Tropopause polar cyclone intensity sensitivity to surface boundary conditions

Tropopause polar vortices (TPVs) are coherent, tropopause-based structures, frequently observed in high latitudes. Horizontal scales can range up to 2000 km, and with lifetimes occasionally reaching months, TPVs can potentially influence the large-scale atmospheric circulation. Cyclonic TPVs are radiatively maintained due to both isolation from the stronger shear associated with the midlatitude jet stream, and relatively low latent heating rates in the Arctic. While cyclonic TPVs can play an important role in the formation of surface cyclones, it is unclear whether the surface boundary conditions have a significant influence on TPVs. In particular, as declining sea ice gives way to more open water, air-sea gradients will increase and more water vapor will evaporate into the atmosphere, potentially increasing latent heating rates. Here, the sensitivity of TPV intensity with changes to surface boundary conditions is examined in a series of idealized numerical modeling experiments with the expectation that higher latent heating rates will reduce vortex intensification.

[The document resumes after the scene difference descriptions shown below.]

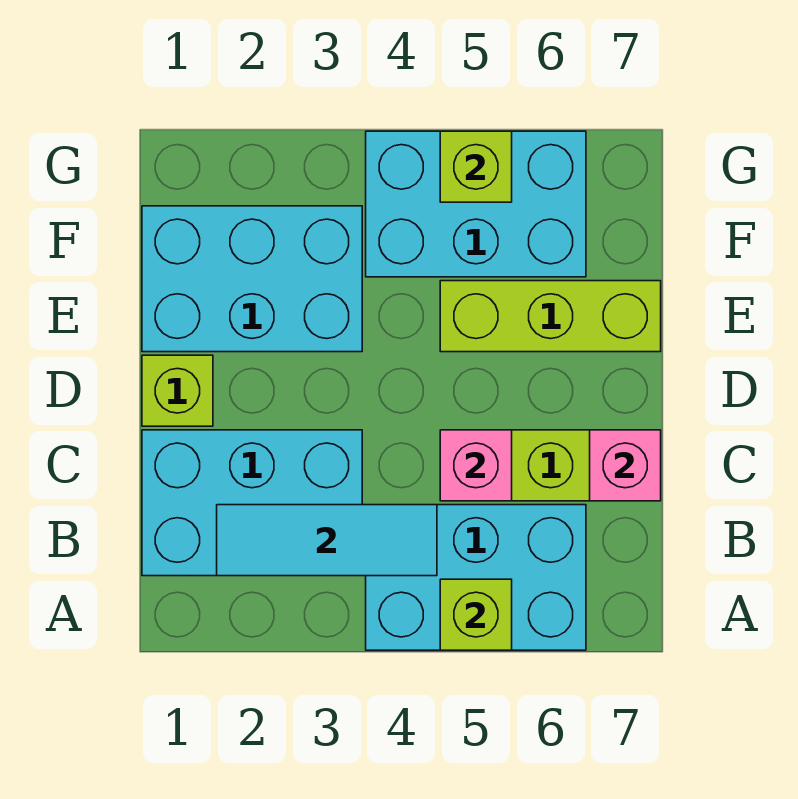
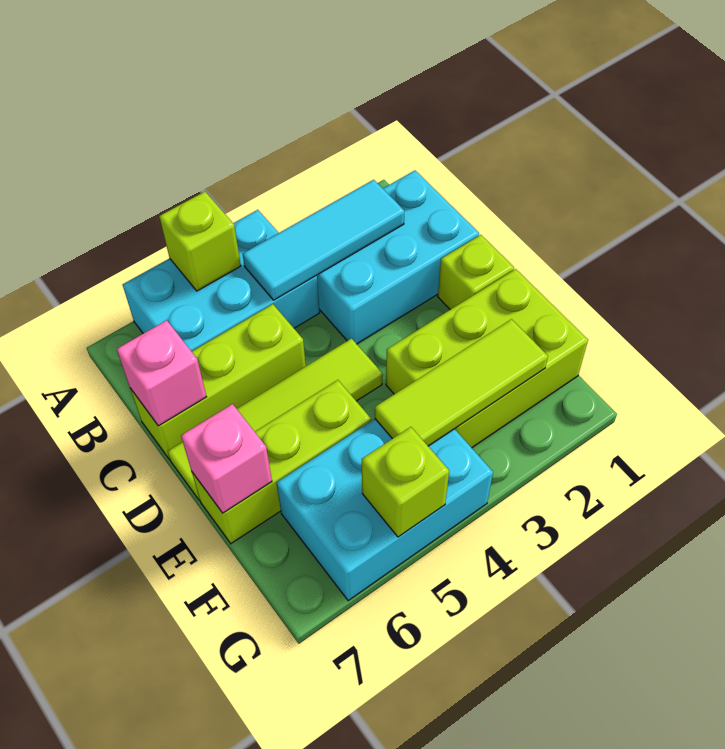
pink 1x1 brick [440,430,512,501] -> pink 1x1 brick moved to [181,404,272,513]
none -> lime 1x4 tile [168,339,383,501]
cyan 2x3 brick [142,206,362,352] -> lime 2x3 brick [386,269,588,448]
none -> lime 1x3 tile [375,319,548,446]

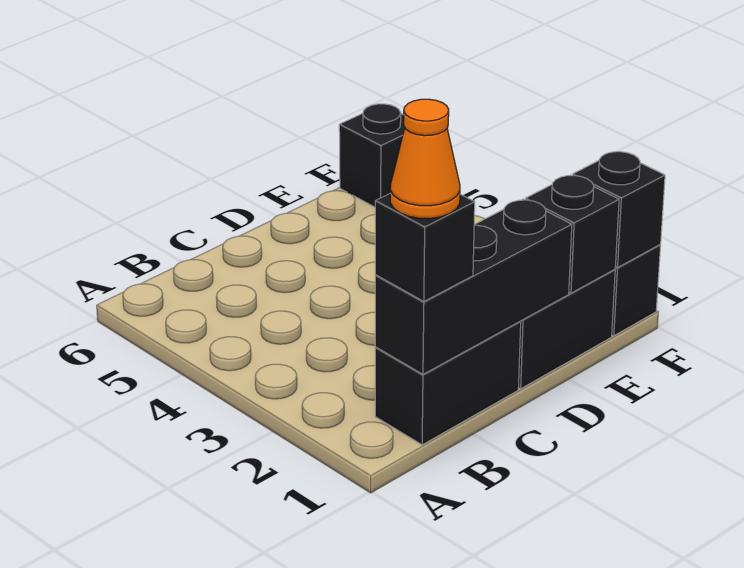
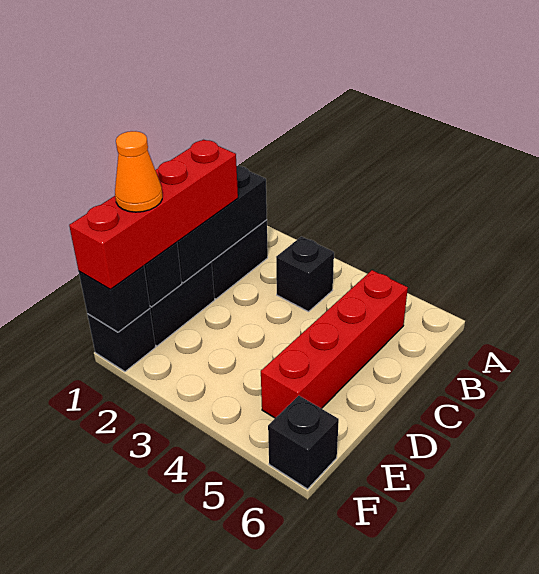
black 1x1 brick [375,194,475,302] -> black 1x1 brick moved to [276,237,334,312]
orange 1x1 cone [390,99,460,219] -> orange 1x1 cone moved to [115,131,162,212]
none -> red 1x4 brick [261,270,408,418]
none -> red 1x4 brick [69,140,238,289]

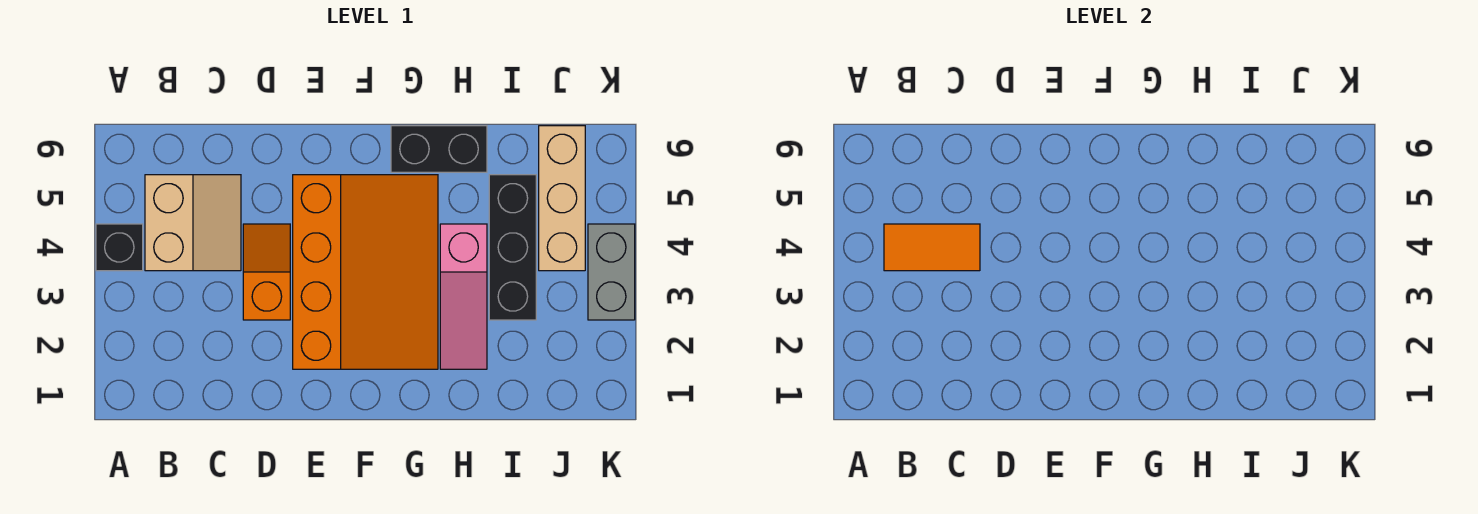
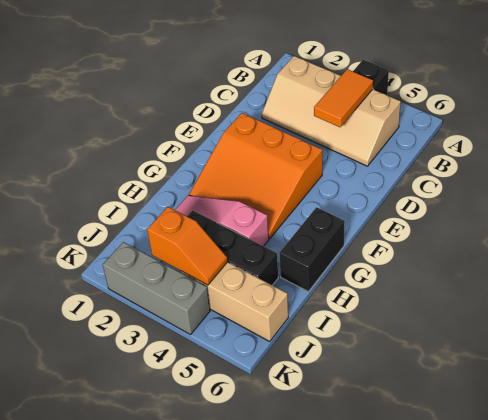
tan 2x2 slope [145,175,241,271] -> tan 2x4 slope [262,56,401,166]
orange 1x2 slope [243,224,290,320] -> orange 1x2 slope moved to [147,207,228,285]
orange 3x4 slope [293,175,438,369] -> orange 3x3 slope [189,113,322,239]
grey 1x2 brick [588,224,635,320] -> grey 1x3 brick [103,242,210,335]

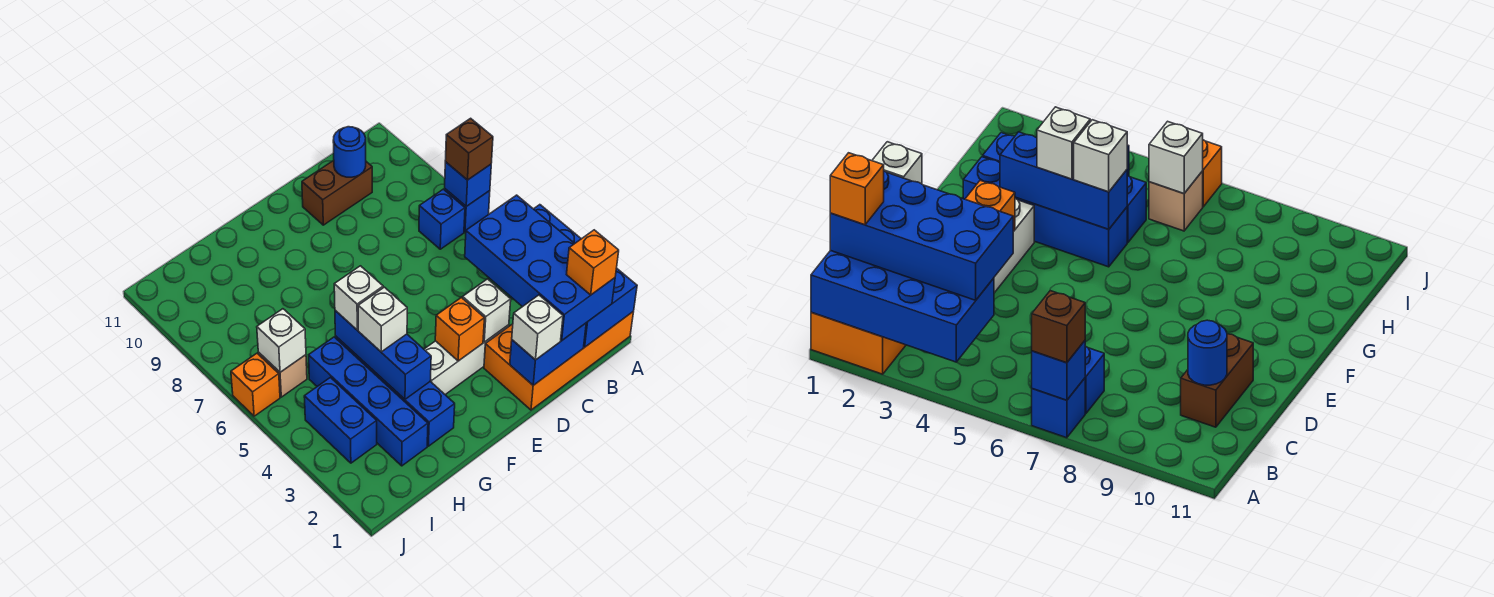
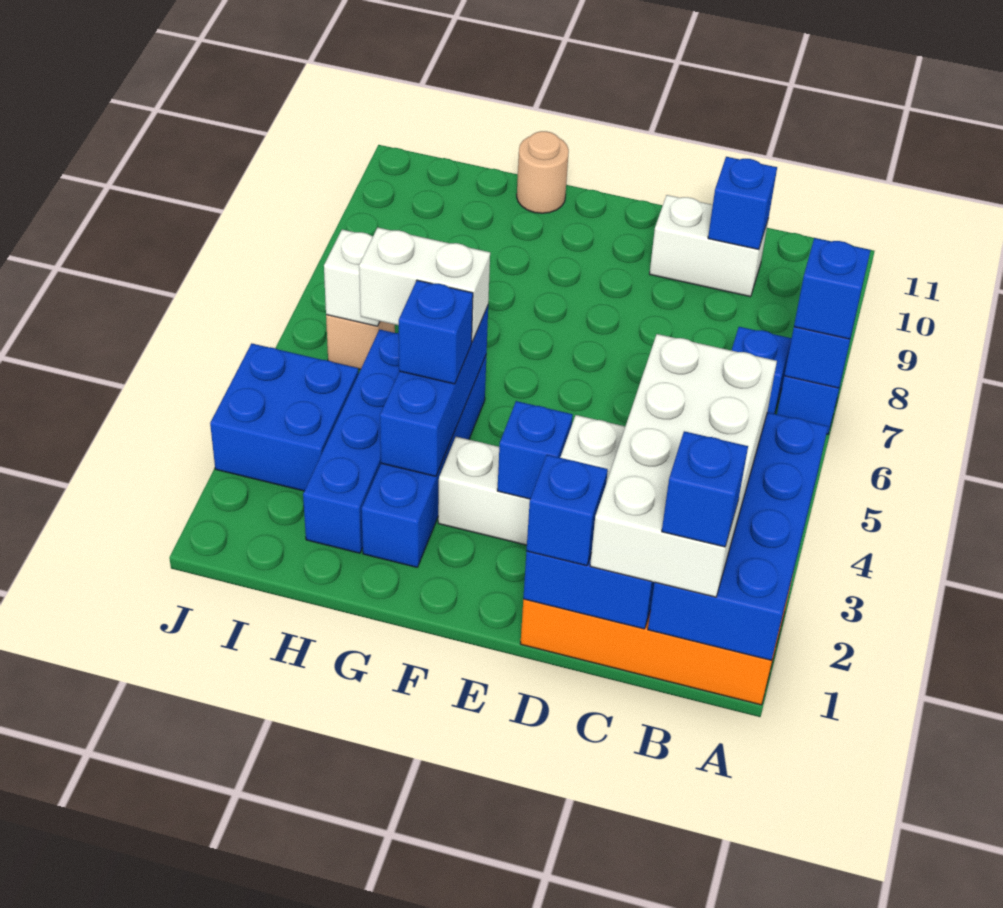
brown 1x1 brick [445,118,493,180] -> blue 1x1 brick [794,238,870,339]
blue 2x4 brick [465,195,615,340] -> white 2x4 brick [590,334,777,597]
orange 1x1 brick [566,230,619,295] -> blue 1x1 brick [662,431,748,547]
brown 1x2 brick [302,161,372,225] -> white 1x2 brick [650,195,768,297]
blue 1x1 round brick [333,127,366,177] -> blue 1x1 brick [708,157,777,250]
white 1x1 brick [512,295,563,360] -> blue 1x1 brick [526,455,608,566]
orange 1x1 brick [435,298,484,361] -> blue 1x1 brick [497,401,573,499]
white 1x1 brick [358,287,407,352] -> blue 1x1 brick [399,280,473,384]
white 1x1 brick [334,266,383,330] -> white 1x2 brick [359,228,490,342]
none -> tan 1x1 round brick [517,131,569,213]
blue 1x2 brick [304,377,377,463] -> blue 2x2 brick [210,343,359,491]
orange 1x1 brick [231,353,280,416] -> none

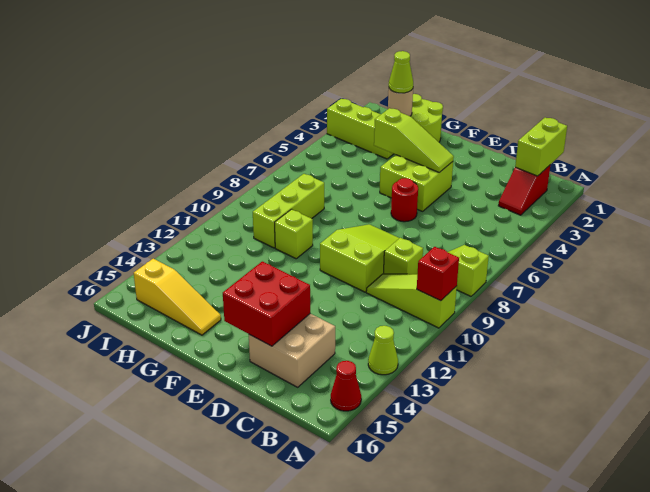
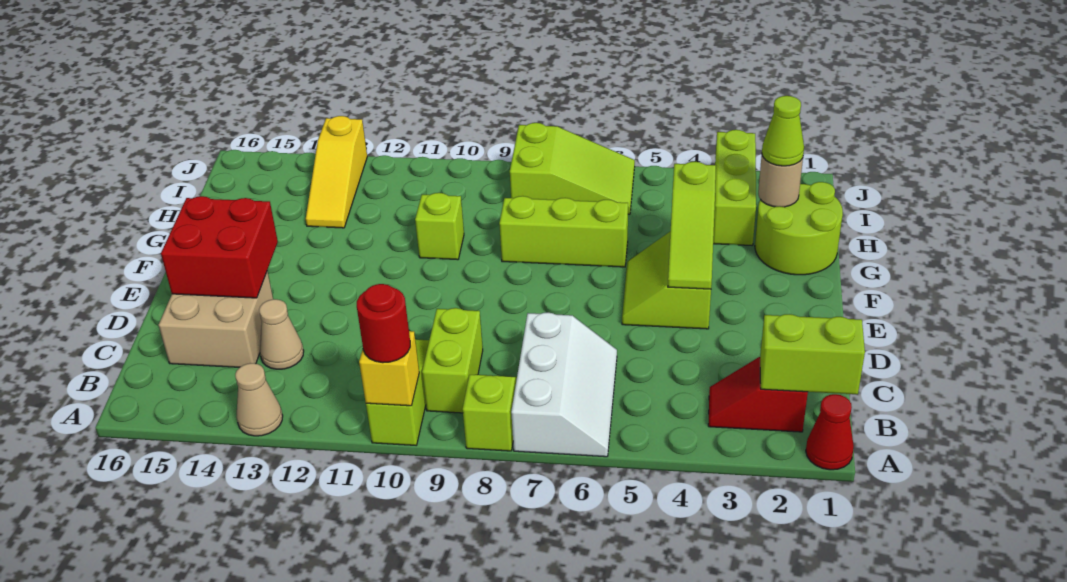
none -> white 2x3 slope [511,313,617,457]
red 1x1 brick [417,247,459,301] -> yellow 1x1 brick [359,331,419,406]
lime 1x1 cone [368,326,398,375] -> tan 1x1 cone [235,363,283,436]
red 1x1 cone [331,361,361,411] -> red 1x1 cone moved to [806,394,854,470]
lime 1x1 brick [384,238,423,274] -> lime 1x2 brick [422,308,483,413]
none -> tan 1x1 cone [259,299,304,369]
lime 2x3 slope [320,224,399,292] -> lime 2x3 slope moved to [510,123,635,214]
lime 2x2 brick [380,155,453,211] -> lime 2x2 slope [622,231,711,329]
red 1x1 round brick [391,178,418,222] -> red 1x1 round brick moved to [357,284,410,363]
yellow 1x3 slope [134,259,221,335] -> yellow 1x3 slope moved to [306,116,367,228]
lime 1x3 brick [253,174,324,248] -> lime 1x3 brick moved to [499,196,628,267]

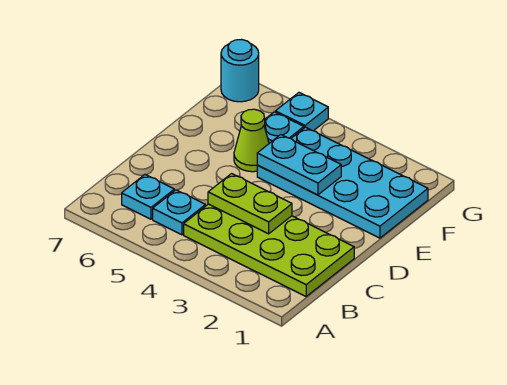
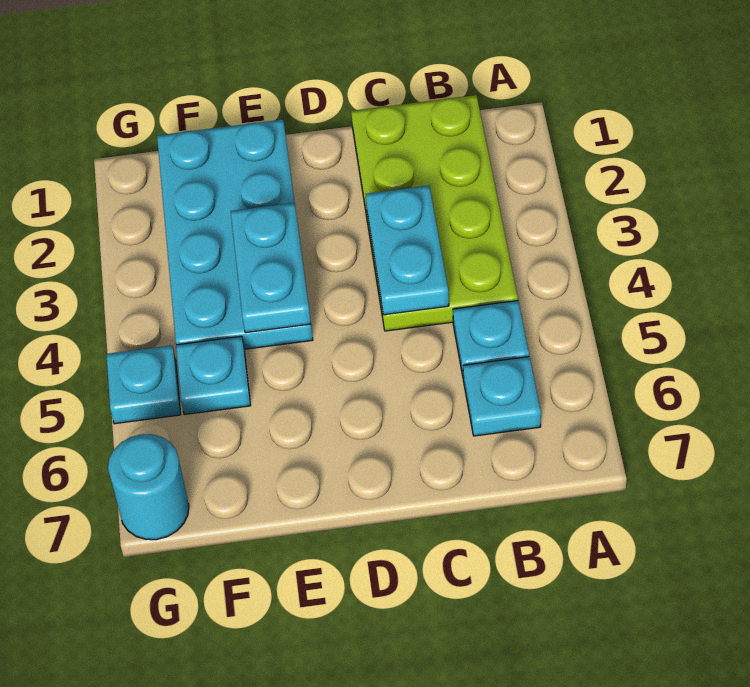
lime 1x2 plate [208,174,292,234] -> cyan 1x2 plate [366,186,449,315]
lime 1x1 cone [234,109,269,172] -> none

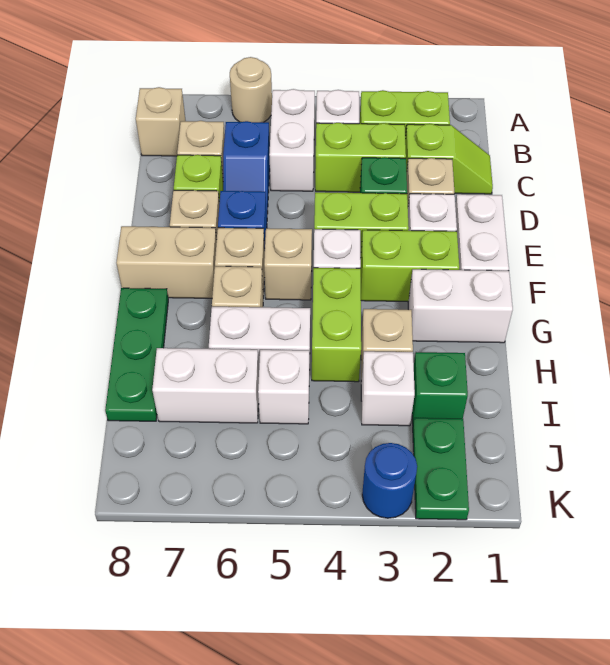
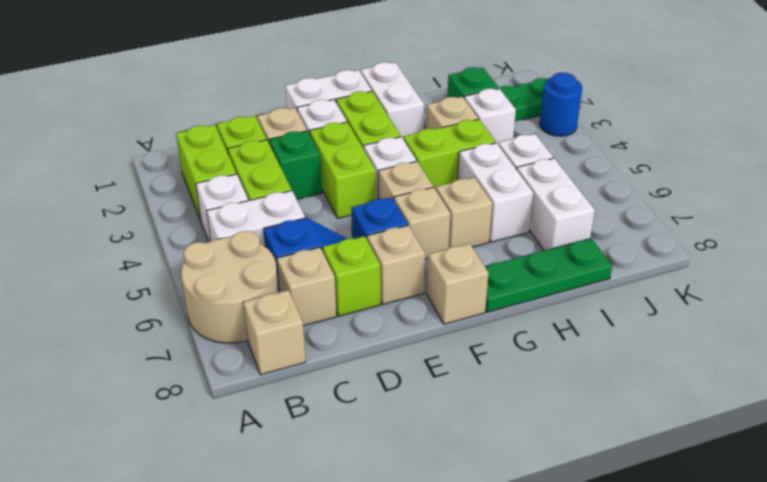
tan 1x1 round brick [230,57,272,122] -> tan 2x2 round brick [181,231,278,343]
tan 1x2 brick [116,226,217,298] -> tan 1x1 brick [427,244,489,324]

Results show that the elimination of sea ice has a considerable effect on TPV intensity. When the surface is completely covered by sea ice, upward latent heat fluxes are relatively small, and the downward intrusion of the tropopause in the vortex core results in radiative intensification from an enhanced vertical water vapor gradient. Without sea ice, increases in the latent heat flux increase the vertical water vapor gradient, however this leads to more cloud cover and precipitation, ultimately reducing the radiative mechanism of vortex intensification. The relationship of these feedbacks to the lower atmospheric circulation will also be discussed.